Bank of England raises interest rates amid inflation crisis

LONDON (AP) — The Bank of England raised interest rates by half a percentage point on Thursday as it sought to rein in double-digit inflation that is fueling a cost-of-living crisis, strikes of the public sector and fears of recession.

The bank’s monetary policy committee voted 7-2 to raise its benchmark rate to 4%, approving the 10th consecutive rate hike since a post-pandemic surge in the global economy and Russia’s war in Ukraine pushed inflation to 40-year highs.

Economists suggest this could be the last major rate hike from Britain’s central bank after inflation slowed to 10.5% in December from a peak of 11.1% two months earlier. He predicted a drop to around 4 percent by the end of the year.

“We have already done a lot on tariffs. The full effect of this has yet to materialize, but it is too early to declare victory just yet,” bank governor Andrew Bailey told a news conference. He added: “We have seen a turn, but it is very early and the risks are very high.”

The bank pointed to high global inflation, but said “it is likely to have peaked in many advanced economies, including the UK”, noting lower energy prices and less disruption to the supply chain.

The US Federal Reserve began to scale back its response, raising its key rate by just a quarter point on Wednesday. The European Central Bank, meanwhile, is set to get big again on Thursday, with economists forecasting a half-point increase.

The Bank of England, which noted that more hikes “would be needed” if inflation proves more persistent, said its forecast for a recession was less severe than expected. The overall size of the economy will shrink through 2023 and the first quarter of 2024 as high energy prices and high interest rates dampen spending, the bank said.

“This forecast meets the technical definition of a recession, which is at least two consecutive quarters of declining output,” the bank said. “But this is a much shallower production decline profile than” expected in November.

Optimism grew that rate hikes could start to peter out after UK inflation fell for a second consecutive month to 10.5% in December from a high of 11.1% in October . That’s still much higher than in the United States and the 20-nation eurozone, where inflation slowed to 6.5% in December and 8.5% in January, respectively.

As the cost of food and services rises and wage increases beat forecasts, the bank has sent the message that it is serious about fighting inflation even as energy prices fall and worries about slow economic growth take center stage.

“The extent to which domestic inflationary pressures ease will depend on developments in the economy, including the impact of the large increases in the Bank Rate so far,” the bank said in a statement. “There are considerable uncertainties around the outlook.”

After more than a decade of historically low interest rates, the Bank of England began raising borrowing costs in December 2021, when its key rate was just 0.1%. The bank stepped up its fight against inflation last year, approving four big hikes of half a point or more since August to take the rate to 3.5%.

Inflation soared after Russia invaded Ukraine, leading to a sharp rise in food and energy prices, leading to the biggest drop in UK living standards in years 1950. It sparked a wave of strikes – including the biggest day of industrial action in more than a decade on Wednesday – as nurses, train drivers, border guards and teachers demand pay rises.

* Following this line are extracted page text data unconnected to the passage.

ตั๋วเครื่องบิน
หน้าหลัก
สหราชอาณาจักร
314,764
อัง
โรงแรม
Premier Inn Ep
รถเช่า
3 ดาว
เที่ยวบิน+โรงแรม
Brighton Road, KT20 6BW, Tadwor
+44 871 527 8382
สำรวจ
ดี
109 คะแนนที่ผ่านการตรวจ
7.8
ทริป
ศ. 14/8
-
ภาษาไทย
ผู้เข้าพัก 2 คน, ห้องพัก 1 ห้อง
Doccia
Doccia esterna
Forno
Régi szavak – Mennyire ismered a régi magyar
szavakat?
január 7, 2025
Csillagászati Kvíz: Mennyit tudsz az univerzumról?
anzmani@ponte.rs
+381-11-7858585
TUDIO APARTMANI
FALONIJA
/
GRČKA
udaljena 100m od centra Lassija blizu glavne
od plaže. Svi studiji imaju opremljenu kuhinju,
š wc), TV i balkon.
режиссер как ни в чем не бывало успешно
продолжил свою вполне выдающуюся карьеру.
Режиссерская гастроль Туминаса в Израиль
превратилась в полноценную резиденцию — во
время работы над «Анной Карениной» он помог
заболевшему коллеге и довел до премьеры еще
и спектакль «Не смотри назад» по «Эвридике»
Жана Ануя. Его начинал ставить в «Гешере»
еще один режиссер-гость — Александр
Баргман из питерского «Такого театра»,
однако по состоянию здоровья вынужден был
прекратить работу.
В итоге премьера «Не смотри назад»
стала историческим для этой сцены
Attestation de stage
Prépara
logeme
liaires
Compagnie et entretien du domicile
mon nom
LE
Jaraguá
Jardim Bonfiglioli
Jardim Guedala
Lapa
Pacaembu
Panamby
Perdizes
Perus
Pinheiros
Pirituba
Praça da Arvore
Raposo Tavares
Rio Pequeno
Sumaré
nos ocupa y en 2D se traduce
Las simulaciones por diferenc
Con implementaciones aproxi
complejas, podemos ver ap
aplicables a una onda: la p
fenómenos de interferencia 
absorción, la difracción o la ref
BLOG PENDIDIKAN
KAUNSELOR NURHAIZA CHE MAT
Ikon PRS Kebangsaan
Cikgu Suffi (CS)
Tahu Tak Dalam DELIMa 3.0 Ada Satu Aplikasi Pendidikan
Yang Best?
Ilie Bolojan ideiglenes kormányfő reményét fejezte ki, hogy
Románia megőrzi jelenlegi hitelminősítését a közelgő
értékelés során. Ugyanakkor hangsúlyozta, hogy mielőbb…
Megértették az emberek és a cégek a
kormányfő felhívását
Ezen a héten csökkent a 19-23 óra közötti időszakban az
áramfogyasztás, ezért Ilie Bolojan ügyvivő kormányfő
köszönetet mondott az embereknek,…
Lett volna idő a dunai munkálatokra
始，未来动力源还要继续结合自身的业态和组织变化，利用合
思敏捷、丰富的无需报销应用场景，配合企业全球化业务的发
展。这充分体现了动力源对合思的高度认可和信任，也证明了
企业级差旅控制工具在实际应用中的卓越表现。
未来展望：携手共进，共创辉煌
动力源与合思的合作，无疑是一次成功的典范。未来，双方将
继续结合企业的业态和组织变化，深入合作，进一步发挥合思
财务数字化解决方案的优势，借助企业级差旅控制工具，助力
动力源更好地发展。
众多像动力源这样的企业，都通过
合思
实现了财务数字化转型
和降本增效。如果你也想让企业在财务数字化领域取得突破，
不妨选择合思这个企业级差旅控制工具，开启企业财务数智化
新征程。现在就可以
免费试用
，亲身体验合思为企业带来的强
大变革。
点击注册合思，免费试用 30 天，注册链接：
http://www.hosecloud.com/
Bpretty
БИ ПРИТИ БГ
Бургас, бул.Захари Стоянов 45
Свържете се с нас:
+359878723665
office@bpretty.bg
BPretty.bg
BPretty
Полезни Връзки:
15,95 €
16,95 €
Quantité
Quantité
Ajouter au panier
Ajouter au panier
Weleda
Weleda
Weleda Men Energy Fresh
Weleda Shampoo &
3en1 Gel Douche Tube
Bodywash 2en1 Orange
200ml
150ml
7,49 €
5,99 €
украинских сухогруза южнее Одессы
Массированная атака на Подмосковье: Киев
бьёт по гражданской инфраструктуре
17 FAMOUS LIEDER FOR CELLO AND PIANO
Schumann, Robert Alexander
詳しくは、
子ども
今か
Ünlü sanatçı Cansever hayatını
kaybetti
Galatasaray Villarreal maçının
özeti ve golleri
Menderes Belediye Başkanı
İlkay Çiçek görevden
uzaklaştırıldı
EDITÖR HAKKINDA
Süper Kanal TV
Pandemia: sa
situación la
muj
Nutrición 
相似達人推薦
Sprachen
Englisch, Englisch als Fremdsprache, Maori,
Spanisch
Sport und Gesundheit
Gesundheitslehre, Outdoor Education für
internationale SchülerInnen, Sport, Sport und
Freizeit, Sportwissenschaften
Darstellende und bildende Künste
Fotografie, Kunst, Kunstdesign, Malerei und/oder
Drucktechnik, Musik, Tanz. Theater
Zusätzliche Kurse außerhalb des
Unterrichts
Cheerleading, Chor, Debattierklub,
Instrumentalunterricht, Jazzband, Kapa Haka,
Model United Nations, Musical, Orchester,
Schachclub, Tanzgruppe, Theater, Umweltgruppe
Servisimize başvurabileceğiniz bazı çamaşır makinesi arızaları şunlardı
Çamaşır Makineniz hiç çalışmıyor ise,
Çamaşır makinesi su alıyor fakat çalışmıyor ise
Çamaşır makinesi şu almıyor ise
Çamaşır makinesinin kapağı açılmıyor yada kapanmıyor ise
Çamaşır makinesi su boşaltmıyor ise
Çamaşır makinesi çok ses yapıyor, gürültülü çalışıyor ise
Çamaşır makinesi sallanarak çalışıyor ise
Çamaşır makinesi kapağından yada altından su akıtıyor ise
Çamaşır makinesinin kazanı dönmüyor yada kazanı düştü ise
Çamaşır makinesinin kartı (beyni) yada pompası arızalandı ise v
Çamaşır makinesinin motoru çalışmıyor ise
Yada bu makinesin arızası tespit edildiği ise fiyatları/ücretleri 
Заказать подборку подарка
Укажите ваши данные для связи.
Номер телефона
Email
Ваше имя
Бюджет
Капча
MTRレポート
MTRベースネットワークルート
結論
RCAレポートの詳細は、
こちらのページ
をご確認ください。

The government is trying to prevent rising wages from triggering a second wave of home-grown inflation that could be harder to control.

Rising prices are also stifling economic growth and straining public finances as the government spends billions to help consumers and businesses hit by high energy costs this winter. However, wholesale natural gas prices in Britain are down 75% from their peak at the end of August, which will mean lower costs for businesses and consumers in the months ahead.

The International Monetary Fund said this week that the UK was on track to be the only major economy to contract this year, even as the outlook for the rest of the world improves. The IMF said the country’s gross domestic product is expected to contract by 0.6% in 2023, against a previous growth forecast of 0.3%.